Search the entries for the string "Việt" and give the number of lines that hold it, nothing more.

——

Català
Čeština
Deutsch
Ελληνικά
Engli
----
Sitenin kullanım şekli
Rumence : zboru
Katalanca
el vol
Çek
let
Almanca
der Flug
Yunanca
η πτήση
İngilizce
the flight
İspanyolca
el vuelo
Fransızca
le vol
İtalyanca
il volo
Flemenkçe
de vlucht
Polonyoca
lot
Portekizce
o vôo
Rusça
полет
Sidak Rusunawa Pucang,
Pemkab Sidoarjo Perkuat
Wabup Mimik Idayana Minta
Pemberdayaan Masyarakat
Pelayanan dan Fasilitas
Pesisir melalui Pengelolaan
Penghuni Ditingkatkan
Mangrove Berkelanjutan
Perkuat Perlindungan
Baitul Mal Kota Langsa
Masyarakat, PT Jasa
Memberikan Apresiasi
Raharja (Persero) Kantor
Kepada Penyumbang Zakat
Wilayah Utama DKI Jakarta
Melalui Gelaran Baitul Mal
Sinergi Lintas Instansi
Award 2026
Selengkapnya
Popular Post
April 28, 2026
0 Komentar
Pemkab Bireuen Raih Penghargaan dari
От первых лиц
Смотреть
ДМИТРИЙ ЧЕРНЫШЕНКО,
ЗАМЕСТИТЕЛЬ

——

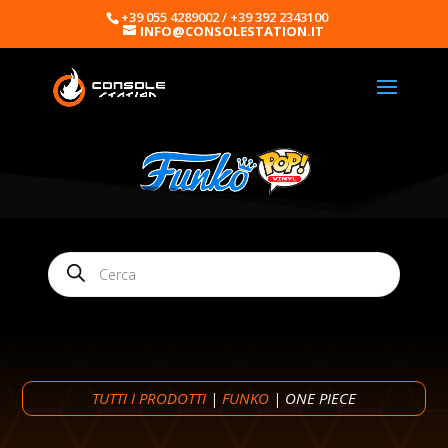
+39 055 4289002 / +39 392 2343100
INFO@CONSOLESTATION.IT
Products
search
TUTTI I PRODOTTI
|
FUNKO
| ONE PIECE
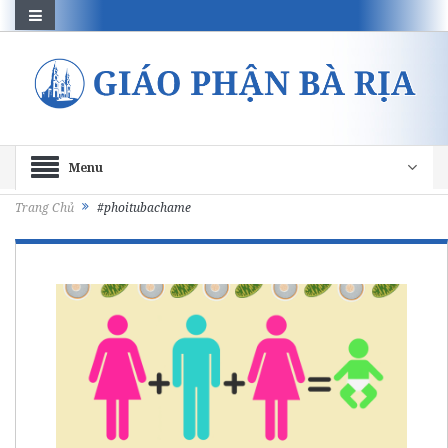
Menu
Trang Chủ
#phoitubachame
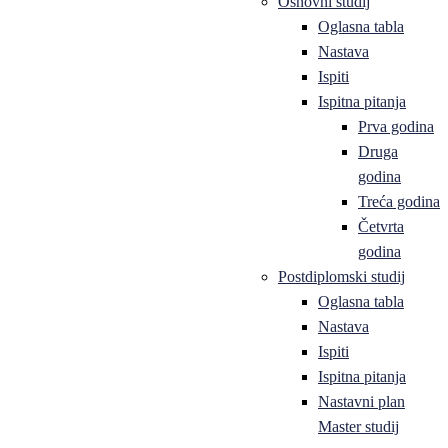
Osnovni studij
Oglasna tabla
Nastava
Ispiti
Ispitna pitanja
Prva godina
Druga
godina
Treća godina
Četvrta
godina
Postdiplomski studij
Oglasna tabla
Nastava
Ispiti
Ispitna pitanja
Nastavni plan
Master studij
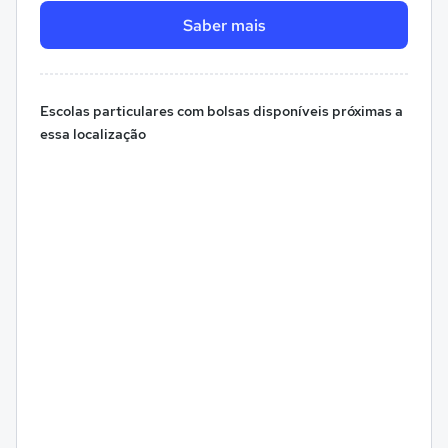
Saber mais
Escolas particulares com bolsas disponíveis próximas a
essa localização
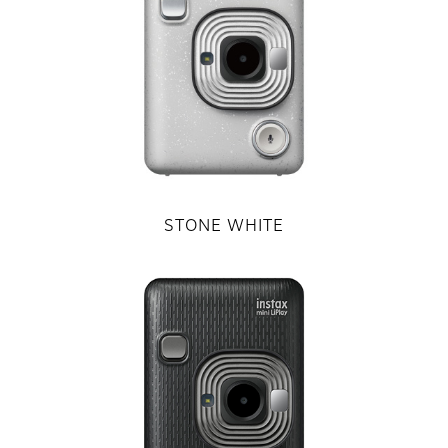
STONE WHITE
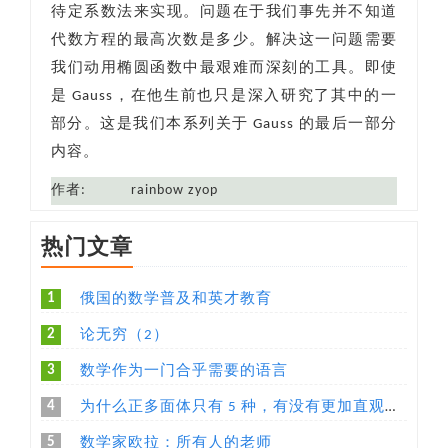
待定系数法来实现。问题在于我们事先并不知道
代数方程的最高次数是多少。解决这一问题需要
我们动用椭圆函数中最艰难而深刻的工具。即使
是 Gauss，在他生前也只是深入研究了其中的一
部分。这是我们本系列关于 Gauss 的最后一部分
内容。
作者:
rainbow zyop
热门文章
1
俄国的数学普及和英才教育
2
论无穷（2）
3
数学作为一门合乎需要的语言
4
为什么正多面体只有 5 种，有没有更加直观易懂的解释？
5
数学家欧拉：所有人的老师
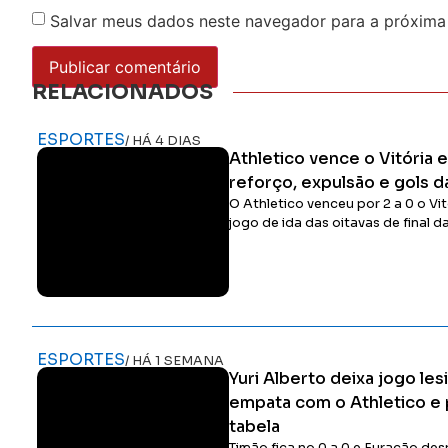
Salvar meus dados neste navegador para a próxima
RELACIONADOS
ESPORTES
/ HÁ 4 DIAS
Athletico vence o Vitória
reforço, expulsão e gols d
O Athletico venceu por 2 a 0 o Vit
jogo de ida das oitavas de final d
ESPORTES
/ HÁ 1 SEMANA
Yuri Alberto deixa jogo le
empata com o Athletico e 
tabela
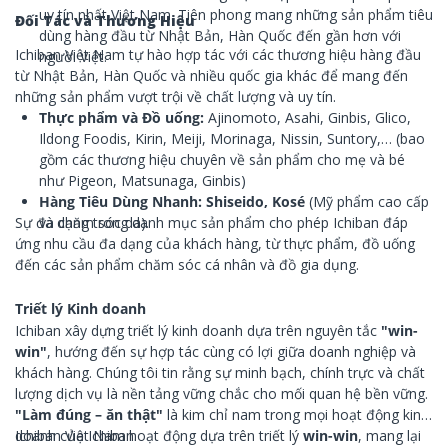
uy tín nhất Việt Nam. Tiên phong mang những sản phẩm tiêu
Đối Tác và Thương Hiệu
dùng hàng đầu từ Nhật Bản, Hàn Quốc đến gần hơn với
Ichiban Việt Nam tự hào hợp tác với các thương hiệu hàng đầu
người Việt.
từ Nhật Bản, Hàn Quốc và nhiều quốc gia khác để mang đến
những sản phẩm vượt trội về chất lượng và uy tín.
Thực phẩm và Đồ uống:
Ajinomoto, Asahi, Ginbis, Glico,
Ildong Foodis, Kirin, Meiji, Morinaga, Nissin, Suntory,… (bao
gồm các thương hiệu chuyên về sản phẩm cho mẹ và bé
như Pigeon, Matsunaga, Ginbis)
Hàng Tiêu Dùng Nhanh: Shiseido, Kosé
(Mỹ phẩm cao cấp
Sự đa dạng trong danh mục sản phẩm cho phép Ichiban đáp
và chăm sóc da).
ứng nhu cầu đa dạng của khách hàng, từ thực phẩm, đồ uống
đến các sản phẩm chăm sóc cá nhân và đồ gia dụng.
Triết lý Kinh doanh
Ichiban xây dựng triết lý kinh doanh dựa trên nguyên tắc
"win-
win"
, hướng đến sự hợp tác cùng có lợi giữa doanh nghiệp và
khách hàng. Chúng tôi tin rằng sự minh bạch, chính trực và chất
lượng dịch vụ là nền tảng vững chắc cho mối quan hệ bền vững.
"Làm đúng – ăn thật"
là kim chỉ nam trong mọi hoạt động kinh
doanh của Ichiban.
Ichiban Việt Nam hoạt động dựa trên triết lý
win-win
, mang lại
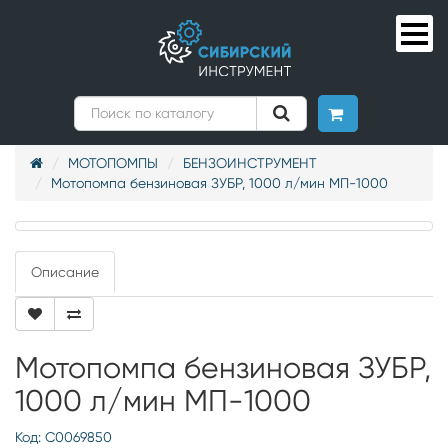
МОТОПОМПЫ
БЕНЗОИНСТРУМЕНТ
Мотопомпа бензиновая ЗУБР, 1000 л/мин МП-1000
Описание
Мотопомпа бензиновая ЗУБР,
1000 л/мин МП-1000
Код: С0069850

——

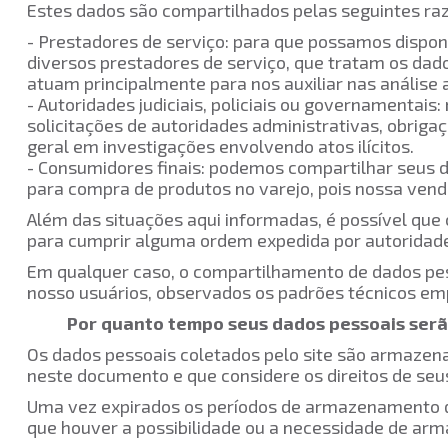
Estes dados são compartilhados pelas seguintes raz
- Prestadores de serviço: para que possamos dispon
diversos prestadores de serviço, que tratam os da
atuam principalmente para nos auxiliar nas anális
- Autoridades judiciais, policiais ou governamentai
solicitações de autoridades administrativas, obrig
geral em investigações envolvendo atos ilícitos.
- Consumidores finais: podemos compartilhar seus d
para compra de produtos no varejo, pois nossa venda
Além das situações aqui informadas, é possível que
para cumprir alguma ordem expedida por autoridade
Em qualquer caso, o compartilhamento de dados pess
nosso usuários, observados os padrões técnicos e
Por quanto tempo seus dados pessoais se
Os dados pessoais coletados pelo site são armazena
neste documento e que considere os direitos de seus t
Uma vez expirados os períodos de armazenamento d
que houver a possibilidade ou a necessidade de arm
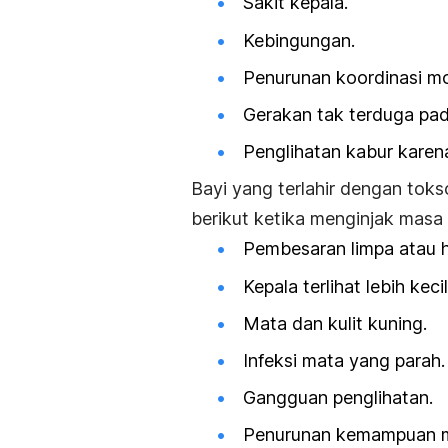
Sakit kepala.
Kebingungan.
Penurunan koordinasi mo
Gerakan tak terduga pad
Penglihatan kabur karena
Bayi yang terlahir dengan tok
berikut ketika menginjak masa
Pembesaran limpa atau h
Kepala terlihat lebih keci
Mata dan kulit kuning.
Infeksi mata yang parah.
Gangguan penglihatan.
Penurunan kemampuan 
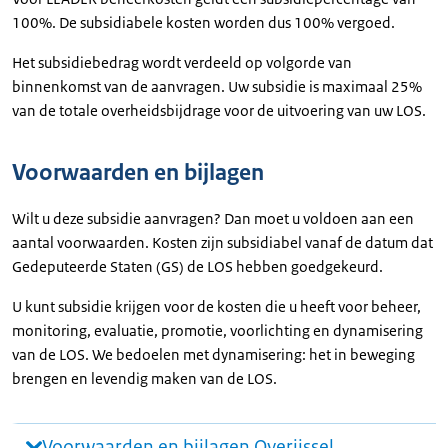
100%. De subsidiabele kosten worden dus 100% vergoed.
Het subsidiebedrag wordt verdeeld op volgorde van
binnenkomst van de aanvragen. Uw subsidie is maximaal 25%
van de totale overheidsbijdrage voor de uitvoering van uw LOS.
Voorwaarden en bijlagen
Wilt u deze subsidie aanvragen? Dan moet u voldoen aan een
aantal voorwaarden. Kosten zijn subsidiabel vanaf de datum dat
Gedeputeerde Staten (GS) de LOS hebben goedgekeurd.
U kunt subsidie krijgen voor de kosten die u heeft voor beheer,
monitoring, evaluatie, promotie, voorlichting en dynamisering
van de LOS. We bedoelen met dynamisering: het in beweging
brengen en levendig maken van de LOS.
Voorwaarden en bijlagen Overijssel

——

= Answer space =
4